What to do:
Count the lines in the rows below that contain the string "index", and reply with that number alone.
━━━ Data shown
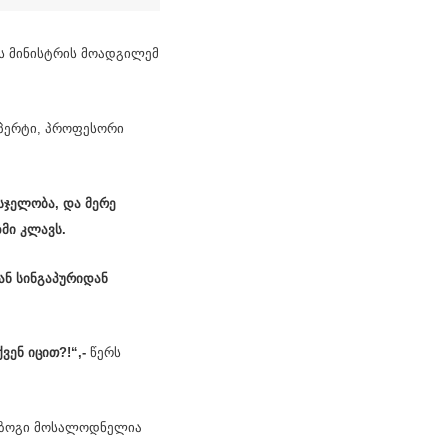
ვის მინისტრის მოადგილემ
სპერტი, პროფესორი
მსჯელობა, და მერე
მი კლავს.
ან სინგაპურიდან
ვენ იცით?!“,-
წერს
ანაზოგი მოსალოდნელია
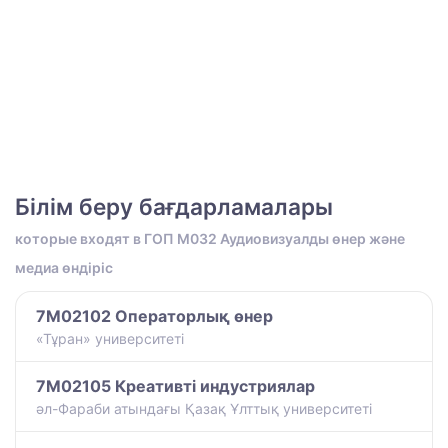
Білім беру бағдарламалары
которые входят в ГОП M032 Аудиовизуалды өнер және
медиа өндіріс
7M02102 Операторлық өнер
«Тұран» университеті
7M02105 Креативті индустриялар
әл-Фараби атындағы Қазақ Ұлттық университеті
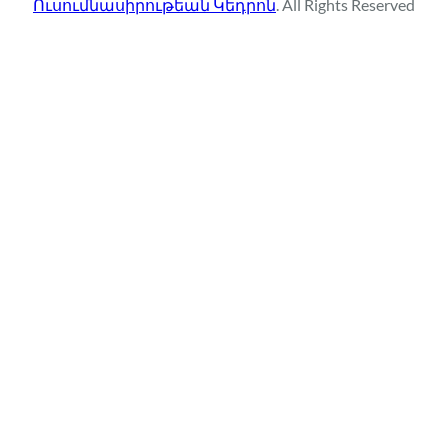
Ուսումնասիրութեան Կեդրոն
. All Rights Reserved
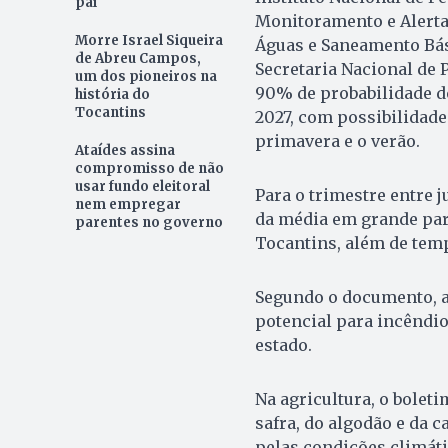
pai
Monitoramento e Alerta
Morre Israel Siqueira
Águas e Saneamento Bási
de Abreu Campos,
Secretaria Nacional de P
um dos pioneiros na
90% de probabilidade de
história do
Tocantins
2027, com possibilidade
primavera e o verão.
Ataídes assina
compromisso de não
usar fundo eleitoral
Para o trimestre entre 
nem empregar
da média em grande part
parentes no governo
Tocantins, além de tem
Segundo o documento, a
potencial para incêndios
estado.
Na agricultura, o bolet
safra, do algodão e da 
pelas condições climáti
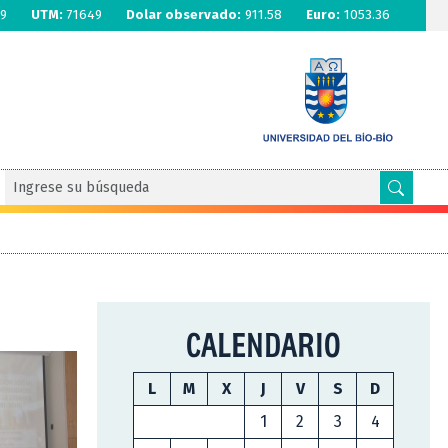
9
UTM:
71649
Dolar observado:
911.58
Euro:
1053.36
CALENDARIO
L
M
X
J
V
S
D
1
2
3
4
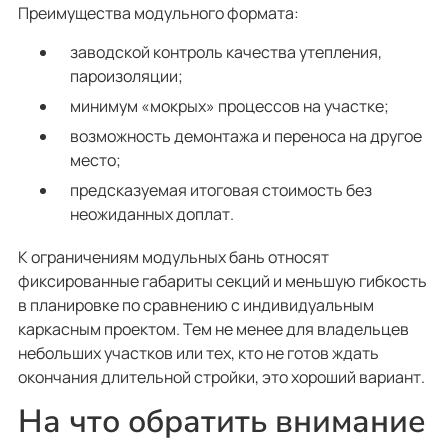
Преимущества модульного формата:
заводской контроль качества утепления,
пароизоляции;
минимум «мокрых» процессов на участке;
возможность демонтажа и переноса на другое
место;
предсказуемая итоговая стоимость без
неожиданных доплат.
К ограничениям модульных бань относят
фиксированные габариты секций и меньшую гибкость
в планировке по сравнению с индивидуальным
каркасным проектом. Тем не менее для владельцев
небольших участков или тех, кто не готов ждать
окончания длительной стройки, это хороший вариант.
На что обратить внимание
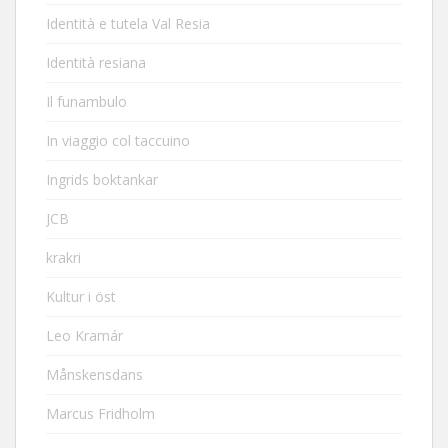
Identità e tutela Val Resia
Identità resiana
Il funambulo
In viaggio col taccuino
Ingrids boktankar
JCB
krakri
Kultur i öst
Leo Kramár
Månskensdans
Marcus Fridholm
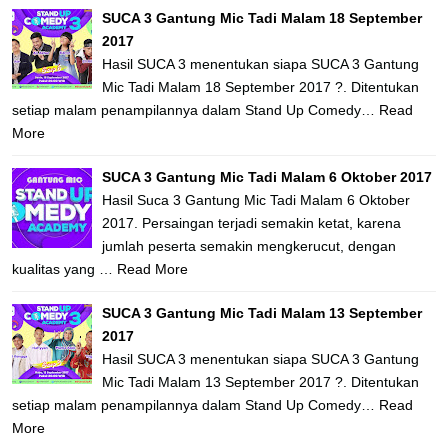
SUCA 3 Gantung Mic Tadi Malam 18 September
2017
Hasil SUCA 3 menentukan siapa SUCA 3 Gantung
Mic Tadi Malam 18 September 2017 ?. Ditentukan
setiap malam penampilannya dalam Stand Up Comedy…
Read
More
SUCA 3 Gantung Mic Tadi Malam 6 Oktober 2017
Hasil Suca 3 Gantung Mic Tadi Malam 6 Oktober
2017. Persaingan terjadi semakin ketat, karena
jumlah peserta semakin mengkerucut, dengan
kualitas yang …
Read More
SUCA 3 Gantung Mic Tadi Malam 13 September
2017
Hasil SUCA 3 menentukan siapa SUCA 3 Gantung
Mic Tadi Malam 13 September 2017 ?. Ditentukan
setiap malam penampilannya dalam Stand Up Comedy…
Read
More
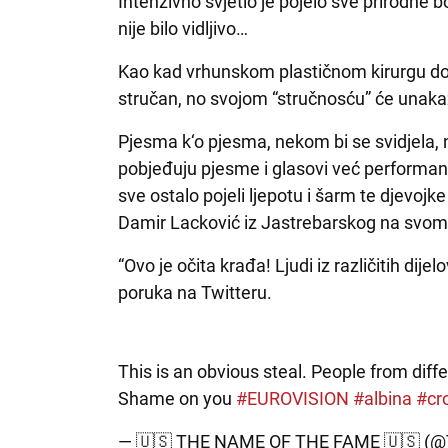
Intenzivno svjetlo je pojelo sve prirodne b
nije bilo vidljivo…
Kao kad vrhunskom plastičnom kirurgu dov
stručan, no svojom “stručnosću” će unakazi
Pjesma k‘o pjesma, nekom bi se svidjela
pobjeđuju pjesme i glasovi već performans
sve ostalo pojeli ljepotu i šarm te djevojk
Damir Lacković iz Jastrebarskog na svom
“Ovo je očita krađa! Ljudi iz različitih dije
poruka na Twitteru.
This is an obvious steal. People from diff
Shame on you
#EUROVISION
#albina
#cr
— 🇺🇸 THE NAME OF THE FAME 🇺🇸 (@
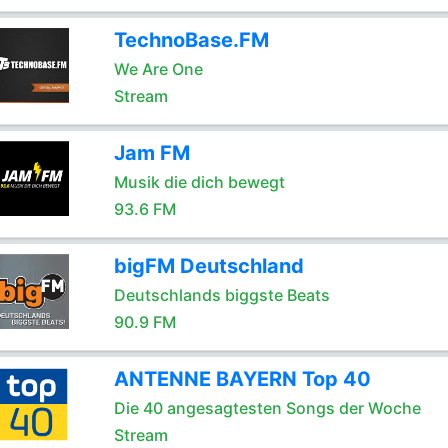
TechnoBase.FM
We Are One
Stream
Jam FM
Musik die dich bewegt
93.6 FM
bigFM Deutschland
Deutschlands biggste Beats
90.9 FM
ANTENNE BAYERN Top 40
Die 40 angesagtesten Songs der Woche
Stream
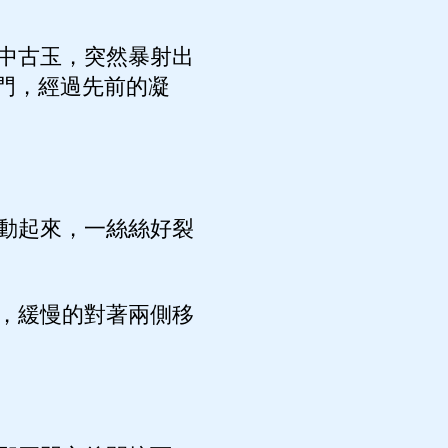
中古玉，突然暴射出
門，經過先前的凝
動起來，一絲絲好裂
，緩慢的對著兩側移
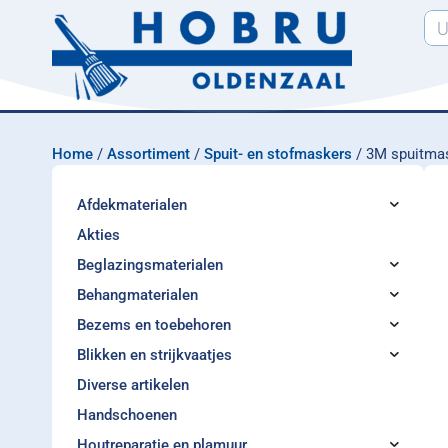
Home
/
Assortiment
/
Spuit- en stofmaskers
/ 3M spuitma
Afdekmaterialen
Akties
Beglazingsmaterialen
Behangmaterialen
Bezems en toebehoren
Blikken en strijkvaatjes
Diverse artikelen
Handschoenen
Houtreparatie en plamuur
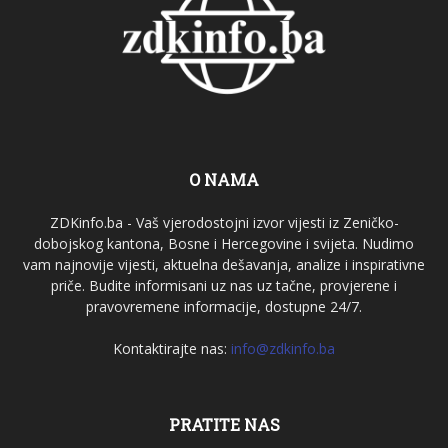
O NAMA
ZDKinfo.ba - Vaš vjerodostojni izvor vijesti iz Zeničko-
dobojskog kantona, Bosne i Hercegovine i svijeta. Nudimo
vam najnovije vijesti, aktuelna dešavanja, analize i inspirativne
priče. Budite informisani uz nas uz tačne, provjerene i
pravovremene informacije, dostupne 24/7.
Kontaktirajte nas:
info@zdkinfo.ba
PRATITE NAS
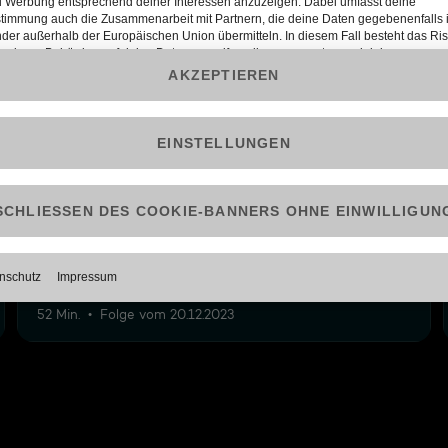
0
31: Alma Zadić und Florin Tursky im Interview
bei Milborn
52 Min.
Folge vom 20.12.2023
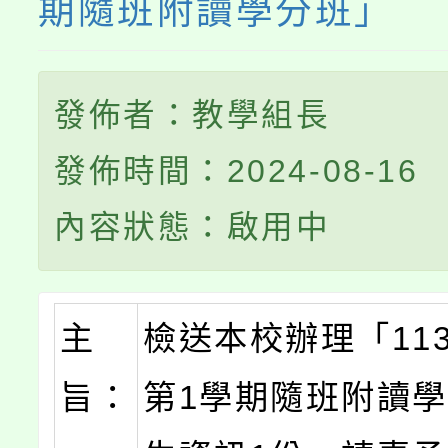
期隨班附讀學分班」
發佈者：教學組長
發佈時間：2024-08-16
內容狀態：啟用中
主
檢送本校辦理「11
旨：
第1學期隨班附讀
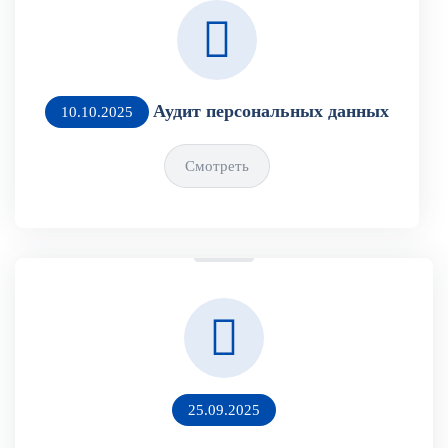
Аудит персональных данных
10.10.2025
Смотреть
25.09.2025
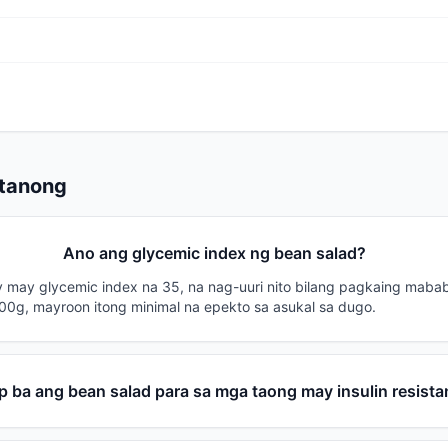
Itanong
Ano ang glycemic index ng bean salad?
 may glycemic index na 35, na nag-uuri nito bilang pagkaing mabab
00g, mayroon itong minimal na epekto sa asukal sa dugo.
 ba ang bean salad para sa mga taong may insulin resist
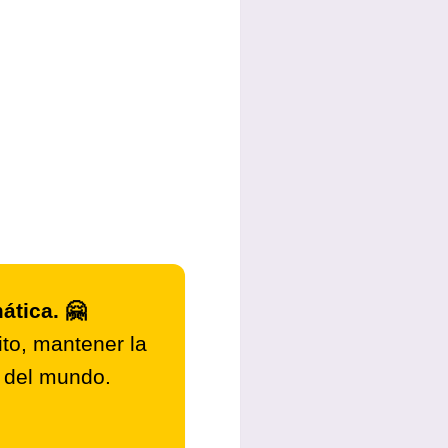
ática. 🤗
to, mantener la
r del mundo.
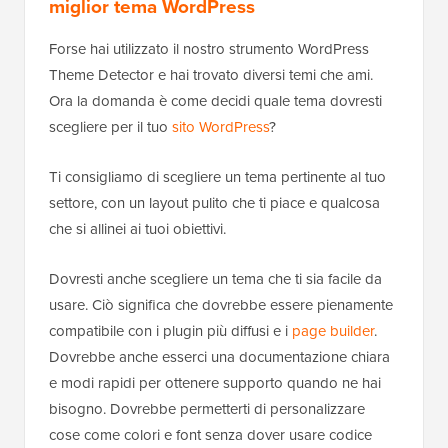
miglior tema WordPress
Forse hai utilizzato il nostro strumento WordPress
Theme Detector e hai trovato diversi temi che ami.
Ora la domanda è come decidi quale tema dovresti
scegliere per il tuo
sito WordPress
?
Ti consigliamo di scegliere un tema pertinente al tuo
settore, con un layout pulito che ti piace e qualcosa
che si allinei ai tuoi obiettivi.
Dovresti anche scegliere un tema che ti sia facile da
usare. Ciò significa che dovrebbe essere pienamente
compatibile con i plugin più diffusi e i
page builder
.
Dovrebbe anche esserci una documentazione chiara
e modi rapidi per ottenere supporto quando ne hai
bisogno. Dovrebbe permetterti di personalizzare
cose come colori e font senza dover usare codice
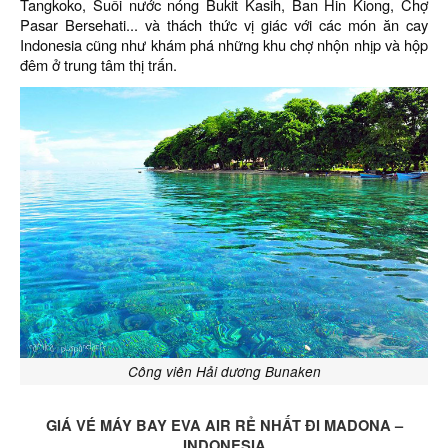
Tangkoko, Suối nước nóng Bukit Kasih, Ban Hin Kiong, Chợ
Pasar Bersehati... và thách thức vị giác với các món ăn cay
Indonesia cũng như khám phá những khu chợ nhộn nhịp và hộp
đêm ở trung tâm thị trấn.
Công viên Hải dương Bunaken
GIÁ VÉ MÁY BAY EVA AIR RẺ NHẤT ĐI MADONA –
INDONESIA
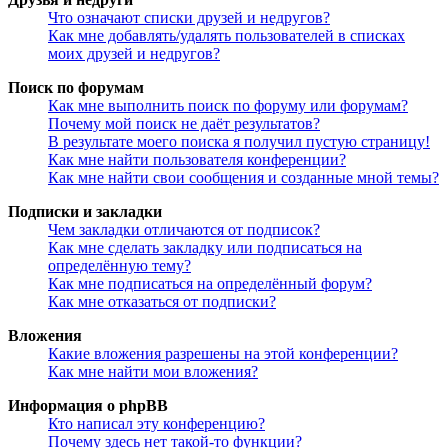
Что означают списки друзей и недругов?
Как мне добавлять/удалять пользователей в списках
моих друзей и недругов?
Поиск по форумам
Как мне выполнить поиск по форуму или форумам?
Почему мой поиск не даёт результатов?
В результате моего поиска я получил пустую страницу!
Как мне найти пользователя конференции?
Как мне найти свои сообщения и созданные мной темы?
Подписки и закладки
Чем закладки отличаются от подписок?
Как мне сделать закладку или подписаться на
определённую тему?
Как мне подписаться на определённый форум?
Как мне отказаться от подписки?
Вложения
Какие вложения разрешены на этой конференции?
Как мне найти мои вложения?
Информация о phpBB
Кто написал эту конференцию?
Почему здесь нет такой-то функции?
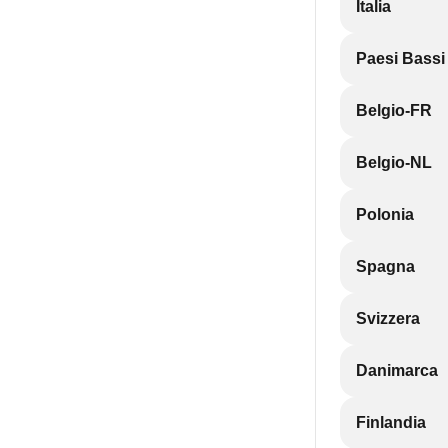
Italia
Paesi Bassi
Belgio-FR
Belgio-NL
Polonia
Spagna
Svizzera
Danimarca
Finlandia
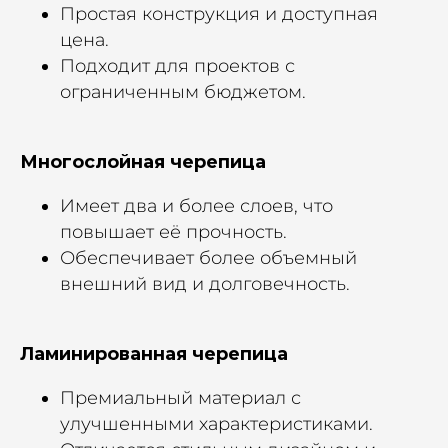
Простая конструкция и доступная
цена.
Подходит для проектов с
ограниченным бюджетом.
Многослойная черепица
Имеет два и более слоев, что
повышает её прочность.
Обеспечивает более объемный
внешний вид и долговечность.
Ламинированная черепица
Премиальный материал с
улучшенными характеристиками.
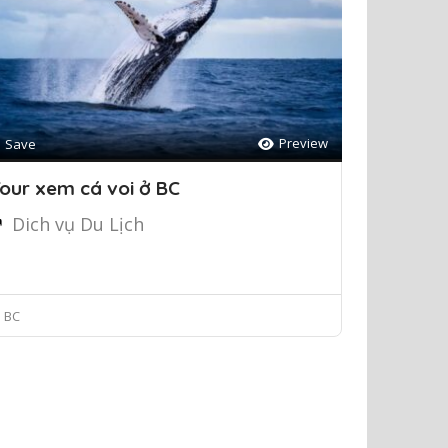
Preview
Save
our xem cá voi ở BC
Dich vụ Du Lịch
BC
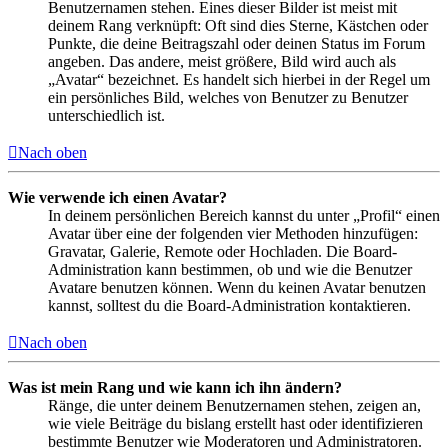
Benutzernamen stehen. Eines dieser Bilder ist meist mit
deinem Rang verknüpft: Oft sind dies Sterne, Kästchen oder
Punkte, die deine Beitragszahl oder deinen Status im Forum
angeben. Das andere, meist größere, Bild wird auch als
„Avatar“ bezeichnet. Es handelt sich hierbei in der Regel um
ein persönliches Bild, welches von Benutzer zu Benutzer
unterschiedlich ist.
Nach oben
Wie verwende ich einen Avatar?
In deinem persönlichen Bereich kannst du unter „Profil“ einen
Avatar über eine der folgenden vier Methoden hinzufügen:
Gravatar, Galerie, Remote oder Hochladen. Die Board-
Administration kann bestimmen, ob und wie die Benutzer
Avatare benutzen können. Wenn du keinen Avatar benutzen
kannst, solltest du die Board-Administration kontaktieren.
Nach oben
Was ist mein Rang und wie kann ich ihn ändern?
Ränge, die unter deinem Benutzernamen stehen, zeigen an,
wie viele Beiträge du bislang erstellt hast oder identifizieren
bestimmte Benutzer wie Moderatoren und Administratoren.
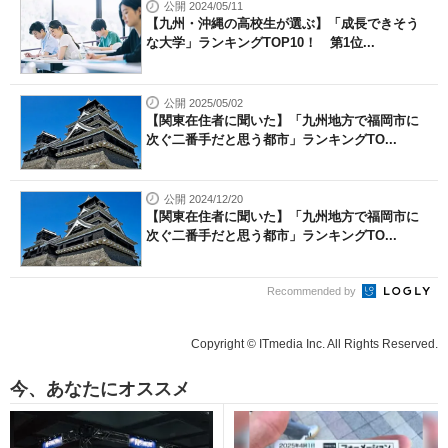
公開 2024/05/11
【九州・沖縄の高校生が選ぶ】「成長できそう
な大学」ランキングTOP10！ 第1位...
公開 2025/05/02
【関東在住者に聞いた】「九州地方で福岡市に
次ぐ二番手だと思う都市」ランキングTO...
公開 2024/12/20
【関東在住者に聞いた】「九州地方で福岡市に
次ぐ二番手だと思う都市」ランキングTO...
Recommended by
Copyright © ITmedia Inc. All Rights Reserved.
今、あなたにオススメ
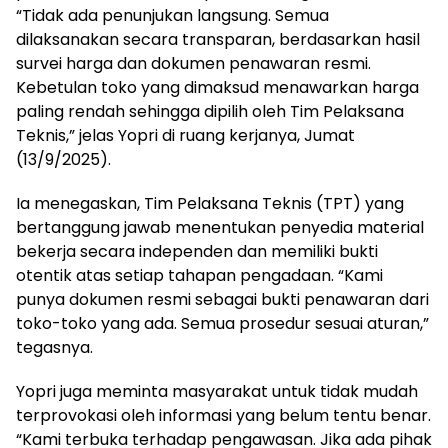
“Tidak ada penunjukan langsung. Semua
dilaksanakan secara transparan, berdasarkan hasil
survei harga dan dokumen penawaran resmi.
Kebetulan toko yang dimaksud menawarkan harga
paling rendah sehingga dipilih oleh Tim Pelaksana
Teknis,” jelas Yopri di ruang kerjanya, Jumat
(13/9/2025).
Ia menegaskan, Tim Pelaksana Teknis (TPT) yang
bertanggung jawab menentukan penyedia material
bekerja secara independen dan memiliki bukti
otentik atas setiap tahapan pengadaan. “Kami
punya dokumen resmi sebagai bukti penawaran dari
toko-toko yang ada. Semua prosedur sesuai aturan,”
tegasnya.
Yopri juga meminta masyarakat untuk tidak mudah
terprovokasi oleh informasi yang belum tentu benar.
“Kami terbuka terhadap pengawasan. Jika ada pihak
━━━━━━
Your solution:
2